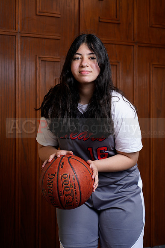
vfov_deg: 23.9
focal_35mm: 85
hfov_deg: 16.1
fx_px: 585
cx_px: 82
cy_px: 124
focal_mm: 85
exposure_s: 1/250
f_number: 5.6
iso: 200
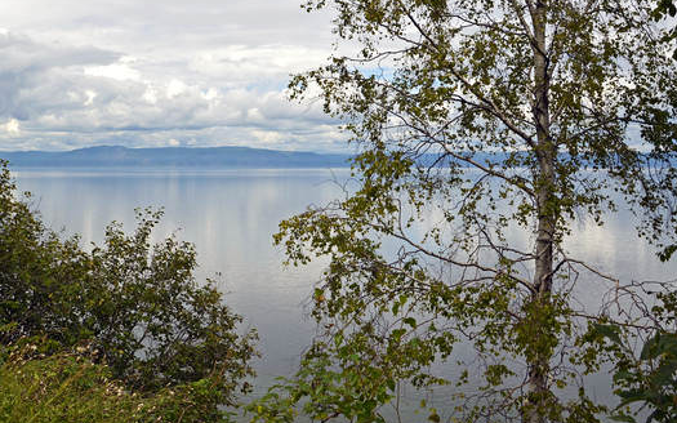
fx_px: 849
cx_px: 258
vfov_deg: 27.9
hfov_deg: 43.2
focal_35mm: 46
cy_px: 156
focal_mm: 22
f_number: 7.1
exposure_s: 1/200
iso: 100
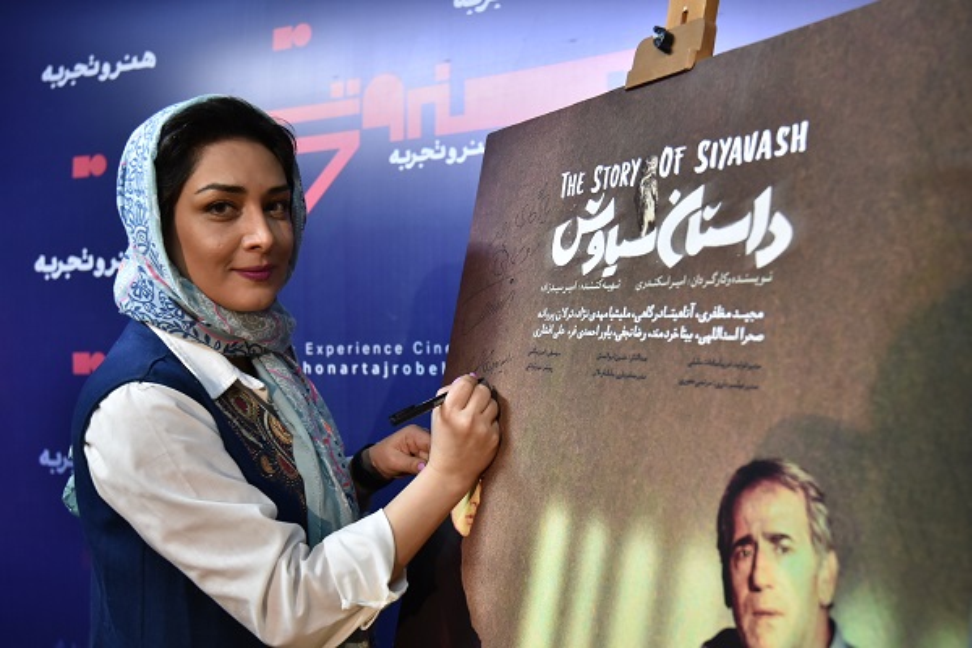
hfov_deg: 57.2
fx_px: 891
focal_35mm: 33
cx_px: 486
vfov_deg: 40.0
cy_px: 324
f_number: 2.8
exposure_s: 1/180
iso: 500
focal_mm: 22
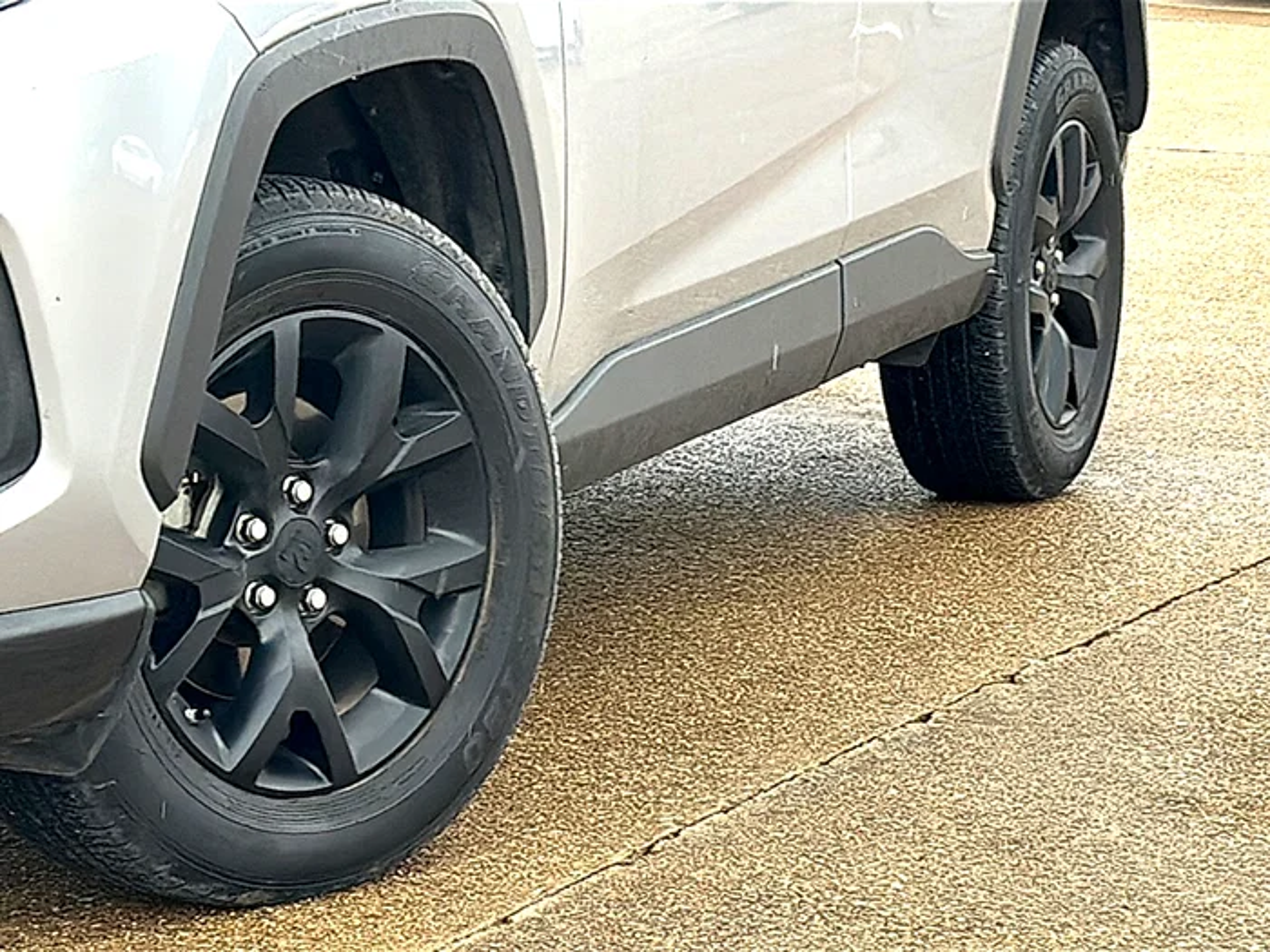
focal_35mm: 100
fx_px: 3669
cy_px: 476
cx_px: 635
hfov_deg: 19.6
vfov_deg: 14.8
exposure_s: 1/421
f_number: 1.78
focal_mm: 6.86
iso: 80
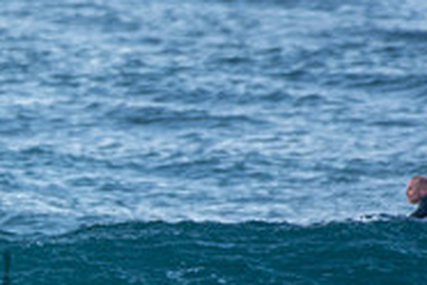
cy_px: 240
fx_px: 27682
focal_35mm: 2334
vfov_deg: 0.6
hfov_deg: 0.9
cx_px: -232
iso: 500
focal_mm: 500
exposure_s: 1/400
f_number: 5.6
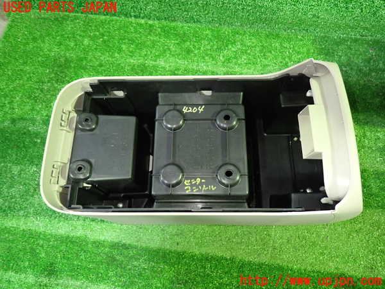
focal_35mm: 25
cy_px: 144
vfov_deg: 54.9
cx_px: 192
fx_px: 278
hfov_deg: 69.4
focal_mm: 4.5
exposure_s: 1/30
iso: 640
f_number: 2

◇ ◇ ◇ ◇ ◇

Transcribe the records word for word and include no pictures.

* [Result of the task]:
vfov_deg: 23.9
focal_35mm: 85
hfov_deg: 16.1
fx_px: 585
cx_px: 82
cy_px: 124
focal_mm: 85
exposure_s: 1/250
f_number: 5.6
iso: 200
fx_px: 849
cx_px: 258
vfov_deg: 27.9
hfov_deg: 43.2
focal_35mm: 46
cy_px: 156
focal_mm: 22
f_number: 7.1
exposure_s: 1/200
iso: 100
hfov_deg: 57.2
fx_px: 891
focal_35mm: 33
cx_px: 486
vfov_deg: 40.0
cy_px: 324
f_number: 2.8
exposure_s: 1/180
iso: 500
focal_mm: 22
focal_35mm: 100
fx_px: 3669
cy_px: 476
cx_px: 635
hfov_deg: 19.6
vfov_deg: 14.8
exposure_s: 1/421
f_number: 1.78
focal_mm: 6.86
iso: 80
cy_px: 240
fx_px: 27682
focal_35mm: 2334
vfov_deg: 0.6
hfov_deg: 0.9
cx_px: -232
iso: 500
focal_mm: 500
exposure_s: 1/400
f_number: 5.6
focal_35mm: 25
cy_px: 144
vfov_deg: 54.9
cx_px: 192
fx_px: 278
hfov_deg: 69.4
focal_mm: 4.5
exposure_s: 1/30
iso: 640
f_number: 2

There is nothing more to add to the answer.